Now the leaves were thick and green. And even though the sky was clear and the sun high, there was a ripe marshy smell.
Mud had spattered the car’s fenders and doors. McKelvey got onto a dry spot behind the trunk and opened it to search for a shovel. Not that he would have used it.
“Nyet!
Absolutely forbidden,” Dr. Knight had decreed. “No physical exertion. No exercise. Nothing a pregnant woman wouldn’t do.” This last had mystified McKelvey since Elizabeth, when pregnant, had done all sorts of things, many impossible for him even when his knee worked, his heart hadn’t needed a valve job, and that tractor tire around his gut had been just a few extra layers of muscle, beer and bumbleberry cake.

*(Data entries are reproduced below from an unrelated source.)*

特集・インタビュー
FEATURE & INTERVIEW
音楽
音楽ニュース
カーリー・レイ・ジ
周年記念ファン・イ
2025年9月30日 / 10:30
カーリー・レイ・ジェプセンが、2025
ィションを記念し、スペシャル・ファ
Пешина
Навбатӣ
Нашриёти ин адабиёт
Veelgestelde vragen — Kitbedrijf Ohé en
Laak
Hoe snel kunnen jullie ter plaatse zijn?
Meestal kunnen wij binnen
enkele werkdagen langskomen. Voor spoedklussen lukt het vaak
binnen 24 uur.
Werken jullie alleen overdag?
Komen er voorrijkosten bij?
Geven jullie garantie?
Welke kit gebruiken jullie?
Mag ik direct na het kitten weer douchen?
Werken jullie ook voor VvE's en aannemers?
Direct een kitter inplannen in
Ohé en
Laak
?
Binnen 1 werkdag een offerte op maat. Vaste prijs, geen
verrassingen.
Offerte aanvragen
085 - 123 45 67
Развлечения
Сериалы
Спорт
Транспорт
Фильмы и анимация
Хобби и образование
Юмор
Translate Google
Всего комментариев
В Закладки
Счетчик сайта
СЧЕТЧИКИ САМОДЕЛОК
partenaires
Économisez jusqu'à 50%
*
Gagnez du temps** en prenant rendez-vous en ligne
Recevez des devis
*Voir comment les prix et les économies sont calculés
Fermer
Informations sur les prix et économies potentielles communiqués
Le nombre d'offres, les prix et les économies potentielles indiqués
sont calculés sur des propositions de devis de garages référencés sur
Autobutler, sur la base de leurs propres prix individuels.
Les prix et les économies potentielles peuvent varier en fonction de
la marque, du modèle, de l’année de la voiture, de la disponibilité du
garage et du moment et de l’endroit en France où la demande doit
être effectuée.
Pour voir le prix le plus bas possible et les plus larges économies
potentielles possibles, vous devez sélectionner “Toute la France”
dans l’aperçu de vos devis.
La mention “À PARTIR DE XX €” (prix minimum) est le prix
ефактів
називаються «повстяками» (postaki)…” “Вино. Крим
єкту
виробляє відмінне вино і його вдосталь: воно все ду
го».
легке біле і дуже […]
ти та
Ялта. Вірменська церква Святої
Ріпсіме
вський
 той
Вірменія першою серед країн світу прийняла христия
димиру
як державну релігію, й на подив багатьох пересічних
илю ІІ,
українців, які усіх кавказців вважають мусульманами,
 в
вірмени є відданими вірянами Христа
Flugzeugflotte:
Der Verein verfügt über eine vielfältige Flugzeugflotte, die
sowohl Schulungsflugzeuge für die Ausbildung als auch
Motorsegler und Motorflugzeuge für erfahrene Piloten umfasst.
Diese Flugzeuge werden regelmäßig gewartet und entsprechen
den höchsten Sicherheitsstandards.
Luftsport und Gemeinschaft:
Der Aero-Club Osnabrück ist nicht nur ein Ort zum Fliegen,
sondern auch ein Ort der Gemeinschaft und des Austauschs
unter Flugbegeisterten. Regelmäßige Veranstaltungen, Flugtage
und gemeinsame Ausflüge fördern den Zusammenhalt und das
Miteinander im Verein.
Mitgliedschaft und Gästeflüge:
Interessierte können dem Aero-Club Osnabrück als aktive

There was a loud crack. A porcupine that had hoped to scramble unseen up a young maple came crashing through the branches and landed in a juniper bush a few feet away. As it began to waddle off, McKelvey felt something release in his lungs, as if for the last eight years at the R&R, without his even knowing, his breath had been blocked. Now the swamp smell
broke down into the odour of rank ferns, beaver shit, fast-growing marsh grass, spruce pitch, maple bark, decomposing bullrushes, frog breath, honeysuckle, a dozen, a hundred, a thousand different messages that crowded and fluttered through his brain like swarms of moths released from a long-closed trunk. He began to hear the peepers, the frogs, the crackling footsteps of the porcupine, the movement of bird wings through the air, the mud bubbling around the Pontiac he’d taken from Luke Richardson’s lot.
He reached into his fishing vest, broke off a hunk of cheese with his fingers, wrapped it in salami. He repeated this until the supplies he’d taken from the R&R were used up and the anxious edge in his stomach had settled into a dull digestive warmth. He realized the phone had spooked him out of inspecting the rest of the house. Maybe the bedroom he’d once shared with Elizabeth now had a four-poster with a canopy. The old parlour with wallpaper that had been peeling for sixty years might be a haven warmed by a fireplace with a marble hearth. Or have, built right into the wall, one of those wood-stoves with glass doors through which you could contemplate the fire and remind yourself of the days when you were a Neanderthal roasting up a nice chunk of hairy elephant.
McKelvey found a few dead branches and pushed them into the mud under the tires for traction. He climbed back into the car. His shoes—heavy and caked with the slick clay-rich mud—attached themselves to the floormats, which he considered might be useful under the wheels if the wood didn’t work. Brute force was for the young and the brainless, those whose bones were still green and pliable. Now was the age of wisdom and cunning. He switched on the motor. It gurgled enthusiastically. McKelvey pushed the accelerator to the floor.